(Recorded data)
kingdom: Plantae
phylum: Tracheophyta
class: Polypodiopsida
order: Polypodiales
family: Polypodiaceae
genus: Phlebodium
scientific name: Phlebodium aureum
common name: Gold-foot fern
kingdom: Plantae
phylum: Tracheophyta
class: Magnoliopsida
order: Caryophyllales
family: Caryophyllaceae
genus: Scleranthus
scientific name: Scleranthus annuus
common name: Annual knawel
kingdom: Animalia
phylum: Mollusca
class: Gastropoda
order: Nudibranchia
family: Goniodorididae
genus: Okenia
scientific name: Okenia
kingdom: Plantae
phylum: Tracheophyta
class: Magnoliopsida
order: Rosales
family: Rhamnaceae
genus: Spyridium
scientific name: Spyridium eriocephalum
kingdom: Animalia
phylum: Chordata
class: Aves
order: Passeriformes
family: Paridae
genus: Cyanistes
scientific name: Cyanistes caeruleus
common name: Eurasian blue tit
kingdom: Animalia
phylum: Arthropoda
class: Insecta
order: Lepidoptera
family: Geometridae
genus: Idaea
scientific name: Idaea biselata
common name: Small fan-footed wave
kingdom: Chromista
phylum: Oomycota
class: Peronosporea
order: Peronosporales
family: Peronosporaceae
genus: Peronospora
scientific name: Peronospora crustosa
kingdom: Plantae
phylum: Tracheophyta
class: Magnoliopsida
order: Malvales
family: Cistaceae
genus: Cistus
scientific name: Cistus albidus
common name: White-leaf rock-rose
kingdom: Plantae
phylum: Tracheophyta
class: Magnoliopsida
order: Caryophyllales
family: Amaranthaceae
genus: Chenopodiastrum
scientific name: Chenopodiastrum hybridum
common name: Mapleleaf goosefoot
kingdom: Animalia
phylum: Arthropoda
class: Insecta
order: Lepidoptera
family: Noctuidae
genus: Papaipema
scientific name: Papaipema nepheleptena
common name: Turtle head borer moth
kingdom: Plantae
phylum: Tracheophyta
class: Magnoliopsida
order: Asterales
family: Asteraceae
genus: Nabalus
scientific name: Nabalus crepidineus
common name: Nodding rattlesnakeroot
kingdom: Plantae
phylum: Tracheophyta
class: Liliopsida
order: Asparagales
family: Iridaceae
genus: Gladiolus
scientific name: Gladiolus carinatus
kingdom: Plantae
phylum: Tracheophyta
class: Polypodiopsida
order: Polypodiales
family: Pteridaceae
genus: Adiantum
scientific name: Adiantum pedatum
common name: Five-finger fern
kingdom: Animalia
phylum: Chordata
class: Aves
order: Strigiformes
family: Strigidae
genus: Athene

**Given request**
Put every line of the entries into a two-column CSV with the headers "field" and "value", one row per line. Enclose each field in double quotes and replace any line breaks with spaces.

**Task answer**
field,value
"kingdom:","Plantae"
"phylum:","Tracheophyta"
"class:","Polypodiopsida"
"order:","Polypodiales"
"family:","Polypodiaceae"
"genus:","Phlebodium"
"scientific name:","Phlebodium aureum"
"common name:","Gold-foot fern"
"kingdom:","Plantae"
"phylum:","Tracheophyta"
"class:","Magnoliopsida"
"order:","Caryophyllales"
"family:","Caryophyllaceae"
"genus:","Scleranthus"
"scientific name:","Scleranthus annuus"
"common name:","Annual knawel"
"kingdom:","Animalia"
"phylum:","Mollusca"
"class:","Gastropoda"
"order:","Nudibranchia"
"family:","Goniodorididae"
"genus:","Okenia"
"scientific name:","Okenia"
"kingdom:","Plantae"
"phylum:","Tracheophyta"
"class:","Magnoliopsida"
"order:","Rosales"
"family:","Rhamnaceae"
"genus:","Spyridium"
"scientific name:","Spyridium eriocephalum"
"kingdom:","Animalia"
"phylum:","Chordata"
"class:","Aves"
"order:","Passeriformes"
"family:","Paridae"
"genus:","Cyanistes"
"scientific name:","Cyanistes caeruleus"
"common name:","Eurasian blue tit"
"kingdom:","Animalia"
"phylum:","Arthropoda"
"class:","Insecta"
"order:","Lepidoptera"
"family:","Geometridae"
"genus:","Idaea"
"scientific name:","Idaea biselata"
"common name:","Small fan-footed wave"
"kingdom:","Chromista"
"phylum:","Oomycota"
"class:","Peronosporea"
"order:","Peronosporales"
"family:","Peronosporaceae"
"genus:","Peronospora"
"scientific name:","Peronospora crustosa"
"kingdom:","Plantae"
"phylum:","Tracheophyta"
"class:","Magnoliopsida"
"order:","Malvales"
"family:","Cistaceae"
"genus:","Cistus"
"scientific name:","Cistus albidus"
"common name:","White-leaf rock-rose"
"kingdom:","Plantae"
"phylum:","Tracheophyta"
"class:","Magnoliopsida"
"order:","Caryophyllales"
"family:","Amaranthaceae"
"genus:","Chenopodiastrum"
"scientific name:","Chenopodiastrum hybridum"
"common name:","Mapleleaf goosefoot"
"kingdom:","Animalia"
"phylum:","Arthropoda"
"class:","Insecta"
"order:","Lepidoptera"
"family:","Noctuidae"
"genus:","Papaipema"
"scientific name:","Papaipema nepheleptena"
"common name:","Turtle head borer moth"
"kingdom:","Plantae"
"phylum:","Tracheophyta"
"class:","Magnoliopsida"
"order:","Asterales"
"family:","Asteraceae"
"genus:","Nabalus"
"scientific name:","Nabalus crepidineus"
"common name:","Nodding rattlesnakeroot"
"kingdom:","Plantae"
"phylum:","Tracheophyta"
"class:","Liliopsida"
"order:","Asparagales"
"family:","Iridaceae"
"genus:","Gladiolus"
"scientific name:","Gladiolus carinatus"
"kingdom:","Plantae"
"phylum:","Tracheophyta"
"class:","Polypodiopsida"
"order:","Polypodiales"
"family:","Pteridaceae"
"genus:","Adiantum"
"scientific name:","Adiantum pedatum"
"common name:","Five-finger fern"
"kingdom:","Animalia"
"phylum:","Chordata"
"class:","Aves"
"order:","Strigiformes"
"family:","Strigidae"
"genus:","Athene"